How to Properly Insulate Your Loft

Houses can be pretty complicated to maintain. With all the exterior parts that a household has and all the rooms that exist within a house, the bathroom(s), the halls and the basement, homeowners have to invest a lot of money and spend a lot of time taking care of all of them. And to top it all off (literally), there is the loft and the issue of its insulation.

Sloping Roof Manner

The first thing on which he whole insulation process depends is the type of the roof you need to deal with. In case of a sloping (aka pitched) roof, you have to place the insulation layers so that they follow the slopes. It is called warm roof, since the loft space between the sloping roof and the horizontal deck remains cool in summer and warm in the winter period, thanks to the near-tiles insulation that protects the loft from losing the heat coming from the house (in winter) and prevents the heat from the outside from heating it (in summer).

Image via Houzz

Horizontal Roof Insulation

When the top-story deck is the place where you want to install the insulation materials, it is called flat roof insulation. There are three ways of doing it. In the first one, insulation goes above the deck, which then forms warm roof. The second one has insulation placed below the deck, also called cold roof, because the loft space remains cold in winter and warm in summer (and also inappropriate for storing things). Finally, the third option is placing insulation on the weather-protective layer. It all depends on the homeowners’ decision to allow or not the heat from the rest of the home come up to the loft.

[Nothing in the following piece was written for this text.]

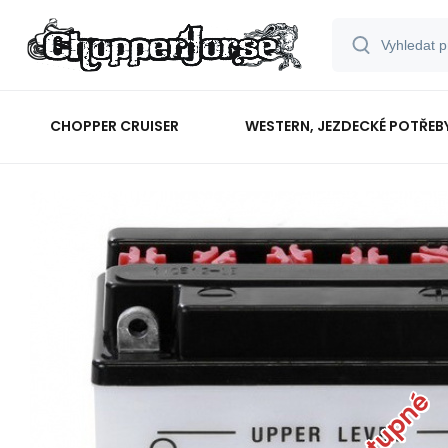
CHOPPER CRUISER
WESTERN, JEZDECKÉ POTŘEB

Image via Houzz, Darren Setlow Photography

Seek Help for Financing

Dealing with insulation on your own is very often hard to perform, since you have to cover a lot of expenses at the same time. While the best strategy would be saving for that particular purpose and then start with the loft insulation works only when you collect enough money, the reality is usually much different. Money comes and goes and it is very hard to save it for any particular purpose. However, today you can even find free insulation deals if you need financial help in making your home a truly energy-efficient place.

Image via Houzz, Photography by Eduard Hueber / archphoto

What about the Materials?

Nowadays the most used and efficient material for the under-roof insulation purposes are mineral of glass wool. They are fixed with wooden battens, which are put into the rafters throughout the roof. As an alternative to these two materials, some roof-maintaining pros go for polystyrene slabs.

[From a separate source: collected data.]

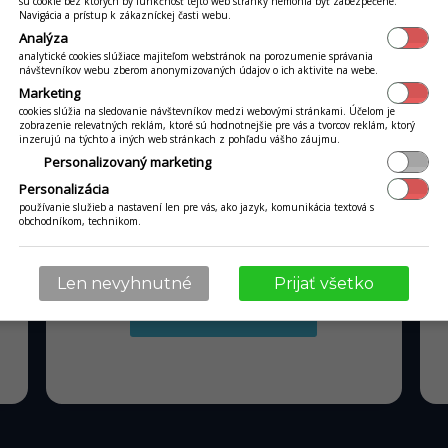
sú cookie bez ktorých by funkčnosť tejto web stránky nemohla byť zabezpečené.
Navigácia a prístup k zákazníckej časti webu.
Analýza
analytické cookies slúžiace majiteľom webstránok na porozumenie správania
návštevníkov webu zberom anonymizovaných údajov o ich aktivite na webe.
Marketing
cookies slúžia na sledovanie návštevníkov medzi webovými stránkami. Účelom je
zobrazenie relevatných reklám, ktoré sú hodnotnejšie pre vás a tvorcov reklám, ktorý
inzerujú na týchto a iných web stránkach z pohľadu vášho záujmu.
Personalizovaný marketing
od 36 €
mesačne
Personalizácia
pri obrate kartou nad tisíc €
používanie služieb a nastavení len pre vás, ako jazyk, komunikácia textová s
obchodníkom, technikom.
Len nevyhnutné
Prijať všetko
MÁM ZÁUJEM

When it comes to the insulation thickness, the current standard is from 250mm to 270 mm. Also, always check if the old insulation layers have to be removed and whether the new layers can only be added on top of it or the old stuff has to go out.

Image via Houzz, Jack Michaud Photography

Keep the Pipes

When insulating the loft, you have to be very careful about the water-supplying pipes in this area. If a pipe freezes and/or bursts due to low temperatures, it could cause terrible financial damage and ruin the new insulation you have just installed. To keep all that fuss away from your loft, always insulate not only the pipes, but also the tanks (if any), so that your entire home remains sealed and safe.

Image via Houzz

Roof is the weakest spot in a home in terms of energy efficiency. The amount of heat wasted through an un-insulated roof goes up to 25& of the overall amount of heat wasted in an average badly-insulated home. Protecting your loft in a proper way will reduce that loss and make you save more money, while at the same time reside in a warm and protected home.